Picture supply: Sam Robson, The Motley Idiot UK
The electrical car area is just not all about Tesla and BYD, though it could generally really feel a bit prefer it. BYD’s Chinese language rival NIO (NYSE: NIO) is a former inventory market darling, however has fallen 89% since early 2021. But issues have recently taken a marked flip for the higher, with NIO inventory transferring up 49% to this point in 2025.
Might this be an indication of higher days forward? With the corporate’s newest quarterly earnings report due on Tuesday (2 September), now looks as if a pertinent time to mull that query.
Gross sales are rising strongly
Whereas we should wait till subsequent week to get the detailed monetary data, we already know a few of NIO’s numbers for the second quarter.
It delivered over 72k autos within the quarter, representing 26% year-on-year development. For context, Tesla’s deliveries in the course of the quarter had been 384k. That was a 13% decline.
Tesla’s deliveries had been greater than 5 occasions NIO’s. Nonetheless, Tesla’s $1.1trn market capitalisation is round 75 occasions NIO’s!
Elon Musk’s firm has companies like energy technology that forestall a direct comparability. Not like NIO, it has a observe report of profitability lately. However NIO has a fast-growing enterprise and, whereas its volumes stay far smaller than Tesla’s, they’re substantial.
Sturdy momentum, however tons to show
July noticed NIO’s year-on-year gross sales quantity development slip to three%. It stays to be seen whether or not that was a blip or a symptom of a slowing gross sales development charge.
At this level I really feel fairly assured concerning the long-term gross sales pattern for NIO although.
It has already established a sizeable presence within the Chinese language market and is pushing its enlargement globally. New product fashions like a roomy household SUV might assist additional develop gross sales volumes.
Tesla’s issues this yr have been well-publicised however the wider electrical car market continues to develop. I count on that to proceed to be the case. Like Tesla although, NIO faces dangers together with US tariff uncertainty and pricing stress within the aggressive electrical car market pushing down promoting costs.

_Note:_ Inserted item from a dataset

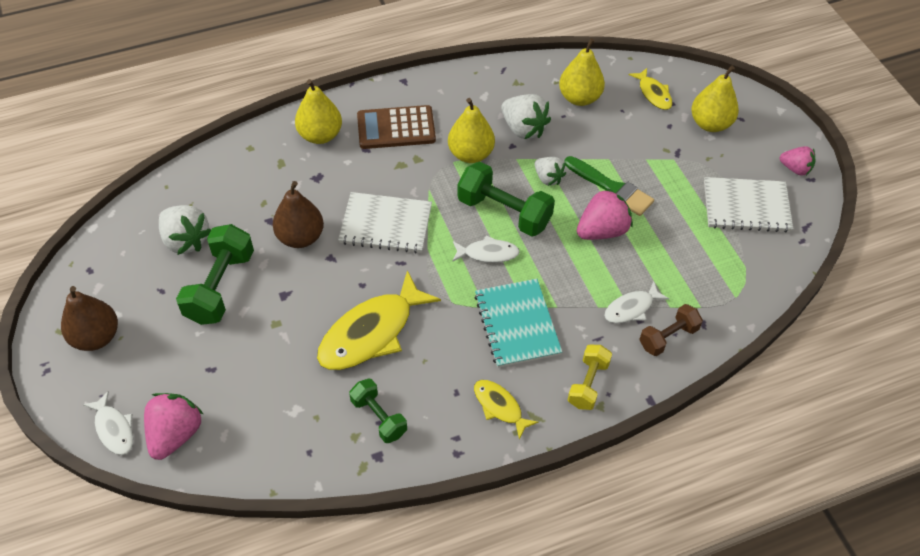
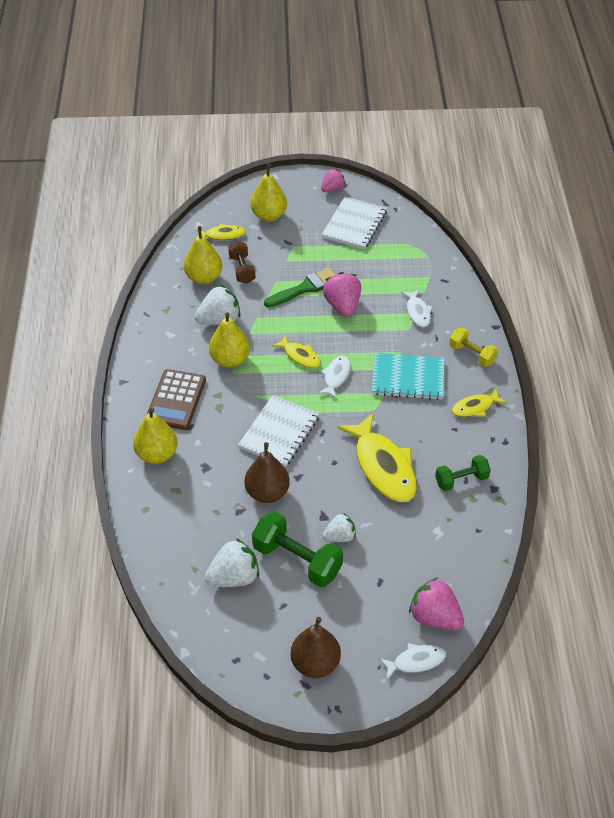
camera: 70 degrees left, 5 degrees down
(504, 212) = (300, 356): green dumbbell -> yellow fish
(548, 178) = (278, 320): white strawberry -> white strawberry (340, 537)
(668, 337) = (449, 301): brown dumbbell -> brown dumbbell (242, 270)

NIO has sleekly designed vehicles and enticing pricing. It has additionally developed progressive battery-swapping expertise that I believed might be a aggressive benefit, though that might be made out of date if fast-charging batteries with lengthy journey vary take off.
The problem I see from an funding perspective is profitability. Because the saying goes, revenues are self-importance however earnings are sanity.
Profitability is a giant query mark
Within the first quarter, NIO’s web loss was near round £700m. It has been constantly loss-making. I count on subsequent week will see it report a web loss for the second quarter.
Scaling up an electrical car maker is a expensive enterprise. Tesla was loss-making for years earlier than transferring into the black.
NIO ended the primary quarter with money and money equivalents roughly equal to at least one yr’s web loss, based mostly on that quarter’s loss. I consider it might elevate more money if it must: the surging NIO inventory value might certainly current a superb alternative for it to take action.
The query stays whether or not it could break even after which begin earning profits. Any critical signal it’s getting nearer to that would see the NIO inventory value surge, I reckon.
Personally, although, I can’t make investments till it has proved that its enterprise mannequin may be worthwhile.